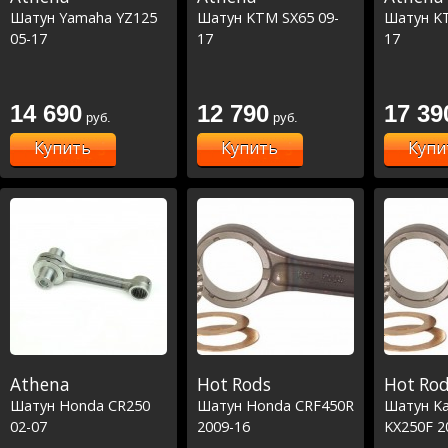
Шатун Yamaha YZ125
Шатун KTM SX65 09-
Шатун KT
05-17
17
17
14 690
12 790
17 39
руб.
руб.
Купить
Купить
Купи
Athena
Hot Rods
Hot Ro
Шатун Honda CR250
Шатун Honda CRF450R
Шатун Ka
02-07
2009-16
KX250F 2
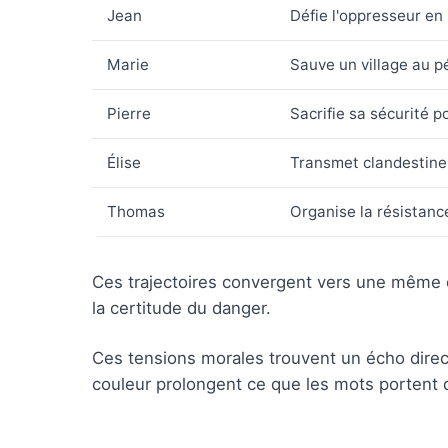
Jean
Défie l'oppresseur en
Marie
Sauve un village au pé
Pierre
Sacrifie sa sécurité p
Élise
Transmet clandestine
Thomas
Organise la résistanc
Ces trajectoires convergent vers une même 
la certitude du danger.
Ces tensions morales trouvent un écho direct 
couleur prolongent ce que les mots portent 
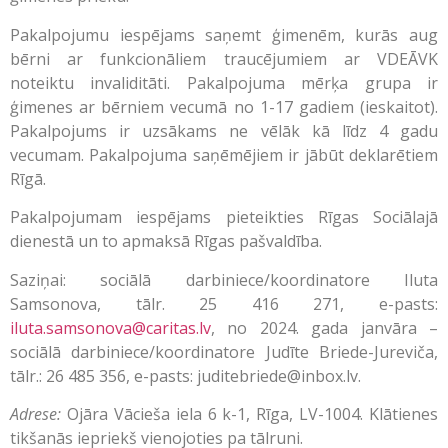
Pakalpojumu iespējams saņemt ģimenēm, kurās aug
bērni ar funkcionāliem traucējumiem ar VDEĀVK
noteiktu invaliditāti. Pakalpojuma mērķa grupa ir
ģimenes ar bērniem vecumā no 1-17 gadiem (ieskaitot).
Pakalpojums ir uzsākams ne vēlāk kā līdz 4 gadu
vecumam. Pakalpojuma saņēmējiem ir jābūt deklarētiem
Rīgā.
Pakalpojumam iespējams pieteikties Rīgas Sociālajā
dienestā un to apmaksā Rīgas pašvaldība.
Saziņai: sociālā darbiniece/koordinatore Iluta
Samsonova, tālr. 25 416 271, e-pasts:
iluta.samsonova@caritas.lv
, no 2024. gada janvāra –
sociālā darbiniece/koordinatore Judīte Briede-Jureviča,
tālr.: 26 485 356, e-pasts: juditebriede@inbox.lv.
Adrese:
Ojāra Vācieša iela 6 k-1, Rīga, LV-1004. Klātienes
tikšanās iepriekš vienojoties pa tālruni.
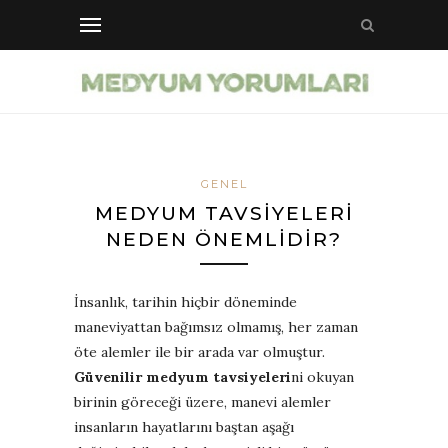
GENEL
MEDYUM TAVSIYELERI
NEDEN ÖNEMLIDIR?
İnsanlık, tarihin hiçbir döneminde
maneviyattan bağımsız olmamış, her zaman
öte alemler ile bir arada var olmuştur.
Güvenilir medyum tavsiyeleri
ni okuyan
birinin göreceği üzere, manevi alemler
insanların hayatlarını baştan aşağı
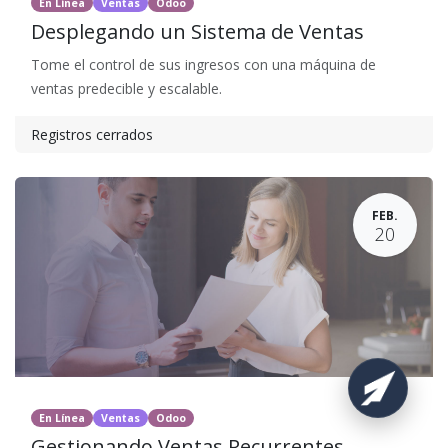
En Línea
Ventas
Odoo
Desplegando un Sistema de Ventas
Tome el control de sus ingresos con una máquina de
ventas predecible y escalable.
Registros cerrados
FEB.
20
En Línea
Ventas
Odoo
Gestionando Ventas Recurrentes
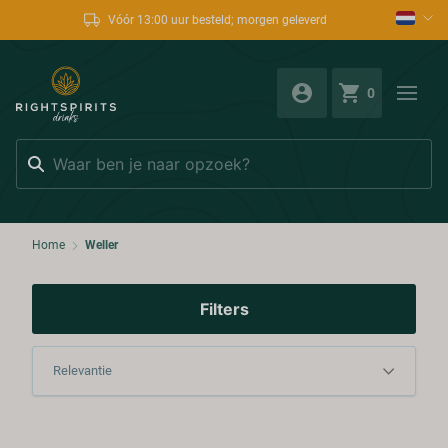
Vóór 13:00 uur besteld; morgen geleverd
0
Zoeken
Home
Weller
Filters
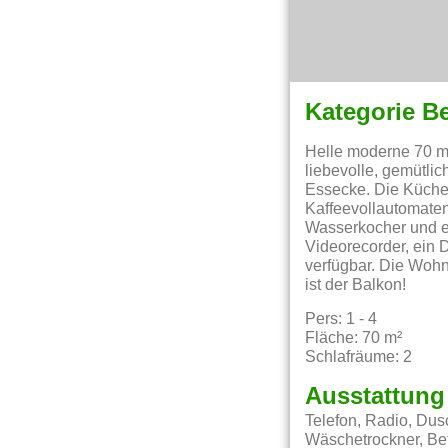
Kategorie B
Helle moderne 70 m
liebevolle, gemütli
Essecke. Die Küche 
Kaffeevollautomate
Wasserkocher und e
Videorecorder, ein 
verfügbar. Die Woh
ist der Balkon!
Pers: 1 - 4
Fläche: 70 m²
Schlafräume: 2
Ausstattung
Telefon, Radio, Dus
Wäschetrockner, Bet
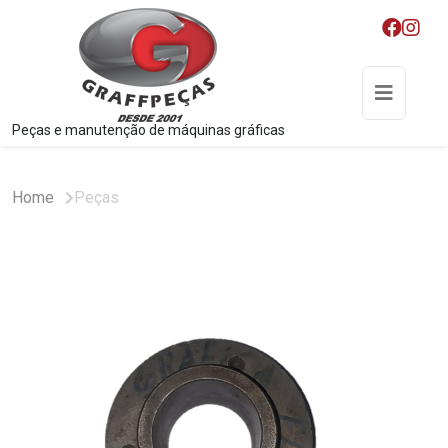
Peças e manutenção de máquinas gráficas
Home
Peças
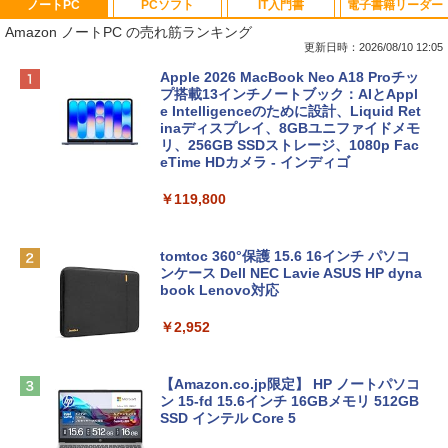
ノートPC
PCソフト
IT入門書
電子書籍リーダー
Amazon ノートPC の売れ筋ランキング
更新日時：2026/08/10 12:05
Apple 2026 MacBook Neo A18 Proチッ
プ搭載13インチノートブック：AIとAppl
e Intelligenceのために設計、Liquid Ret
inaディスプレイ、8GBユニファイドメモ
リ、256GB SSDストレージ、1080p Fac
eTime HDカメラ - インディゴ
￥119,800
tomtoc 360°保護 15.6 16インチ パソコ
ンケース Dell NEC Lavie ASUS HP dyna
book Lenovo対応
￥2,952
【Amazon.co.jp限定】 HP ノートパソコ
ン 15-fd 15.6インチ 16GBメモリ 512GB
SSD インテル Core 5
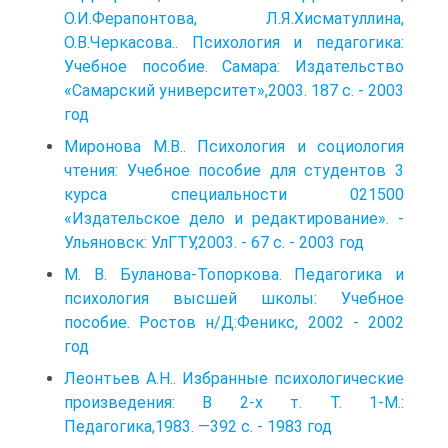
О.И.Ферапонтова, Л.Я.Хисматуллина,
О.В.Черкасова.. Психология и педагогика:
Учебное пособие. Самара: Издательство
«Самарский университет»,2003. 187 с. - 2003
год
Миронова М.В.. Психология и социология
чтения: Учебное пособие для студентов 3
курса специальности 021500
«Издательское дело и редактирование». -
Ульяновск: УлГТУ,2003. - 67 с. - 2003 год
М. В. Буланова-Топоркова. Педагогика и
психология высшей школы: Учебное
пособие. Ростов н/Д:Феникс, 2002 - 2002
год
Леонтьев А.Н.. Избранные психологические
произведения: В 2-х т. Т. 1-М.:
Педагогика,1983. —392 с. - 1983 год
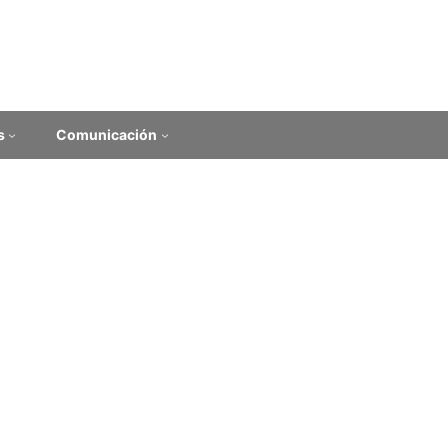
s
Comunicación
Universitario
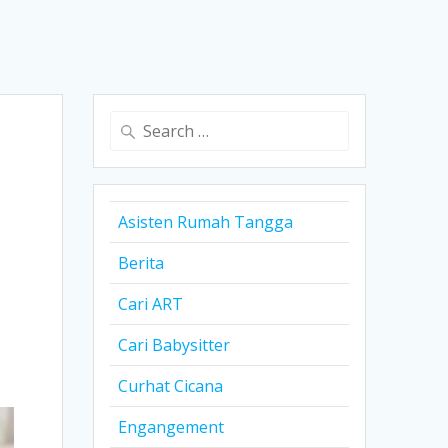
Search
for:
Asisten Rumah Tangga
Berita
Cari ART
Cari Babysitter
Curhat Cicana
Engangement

========================================

• [What the task requires]
Rewrite the text of all the material above with "ERP" in place of every "Odoo", leaving everything else unchanged. Leave the pictures out.

• [Solved problem]
Шатун Yamaha YZ125
Шатун KTM SX65 09-
Шатун KT
05-17
17
17
14 690
12 790
17 39
руб.
руб.
Купить
Купить
Купи
Athena
Hot Rods
Hot Ro
Шатун Honda CR250
Шатун Honda CRF450R
Шатун Ka
02-07
2009-16
KX250F 2
Jean
Défie l'oppresseur en
Marie
Sauve un village au pé
Pierre
Sacrifie sa sécurité p
Élise
Transmet clandestine
Thomas
Organise la résistanc
Ces trajectoires convergent vers une même 
la certitude du danger.
Ces tensions morales trouvent un écho direct 
couleur prolongent ce que les mots portent 
Pakalpojumu iespējams saņemt ģimenēm, kurās aug
bērni ar funkcionāliem traucējumiem ar VDEĀVK
noteiktu invaliditāti. Pakalpojuma mērķa grupa ir
ģimenes ar bērniem vecumā no 1-17 gadiem (ieskaitot).
Pakalpojums ir uzsākams ne vēlāk kā līdz 4 gadu
vecumam. Pakalpojuma saņēmējiem ir jābūt deklarētiem
Rīgā.
Pakalpojumam iespējams pieteikties Rīgas Sociālajā
dienestā un to apmaksā Rīgas pašvaldība.
Saziņai: sociālā darbiniece/koordinatore Iluta
Samsonova, tālr. 25 416 271, e-pasts:
iluta.samsonova@caritas.lv
, no 2024. gada janvāra –
sociālā darbiniece/koordinatore Judīte Briede-Jureviča,
tālr.: 26 485 356, e-pasts: juditebriede@inbox.lv.
Adrese:
Ojāra Vācieša iela 6 k-1, Rīga, LV-1004. Klātienes
tikšanās iepriekš vienojoties pa tālruni.
GENEL
MEDYUM TAVSIYELERI
NEDEN ÖNEMLIDIR?
İnsanlık, tarihin hiçbir döneminde
maneviyattan bağımsız olmamış, her zaman
öte alemler ile bir arada var olmuştur.
Güvenilir medyum tavsiyeleri
ni okuyan
birinin göreceği üzere, manevi alemler
insanların hayatlarını baştan aşağı
En Línea
Ventas
ERP
Desplegando un Sistema de Ventas
Tome el control de sus ingresos con una máquina de
ventas predecible y escalable.
Registros cerrados
FEB.
20
En Línea
Ventas
ERP
Gestionando Ventas Recurrentes
Vóór 13:00 uur besteld; morgen geleverd
0
Zoeken
Home
Weller
Filters
Kategorie B
Helle moderne 70 m
liebevolle, gemütli
Essecke. Die Küche 
Kaffeevollautomate
Wasserkocher und e
Videorecorder, ein 
verfügbar. Die Woh
ist der Balkon!
Pers: 1 - 4
Fläche: 70 m²
Schlafräume: 2
Ausstattung
Telefon, Radio, Dus
Wäschetrockner, Bet
Peças e manutenção de máquinas gráficas
Home
Peças
ノートPC
PCソフト
IT入門書
電子書籍リーダー
Amazon ノートPC の売れ筋ランキング
更新日時：2026/08/10 12:05
Apple 2026 MacBook Neo A18 Proチッ
プ搭載13インチノートブック：AIとAppl
e Intelligenceのために設計、Liquid Ret
inaディスプレイ、8GBユニファイドメモ
リ、256GB SSDストレージ、1080p Fac
eTime HDカメラ - インディゴ
￥119,800
tomtoc 360°保護 15.6 16インチ パソコ
ンケース Dell NEC Lavie ASUS HP dyna
book Lenovo対応
￥2,952
【Amazon.co.jp限定】 HP ノートパソコ
ン 15-fd 15.6インチ 16GBメモリ 512GB
SSD インテル Core 5
О.И.Ферапонтова, Л.Я.Хисматуллина,
О.В.Черкасова.. Психология и педагогика:
Учебное пособие. Самара: Издательство
«Самарский университет»,2003. 187 с. - 2003
год
Миронова М.В.. Психология и социология
чтения: Учебное пособие для студентов 3
курса специальности 021500
«Издательское дело и редактирование». -
Ульяновск: УлГТУ,2003. - 67 с. - 2003 год
М. В. Буланова-Топоркова. Педагогика и
психология высшей школы: Учебное
пособие. Ростов н/Д:Феникс, 2002 - 2002
год
Леонтьев А.Н.. Избранные психологические
произведения: В 2-х т. Т. 1-М.:
Педагогика,1983. —392 с. - 1983 год
s
Comunicación
Universitario
Search
for:
Asisten Rumah Tangga
Berita
Cari ART
Cari Babysitter
Curhat Cicana
Engangement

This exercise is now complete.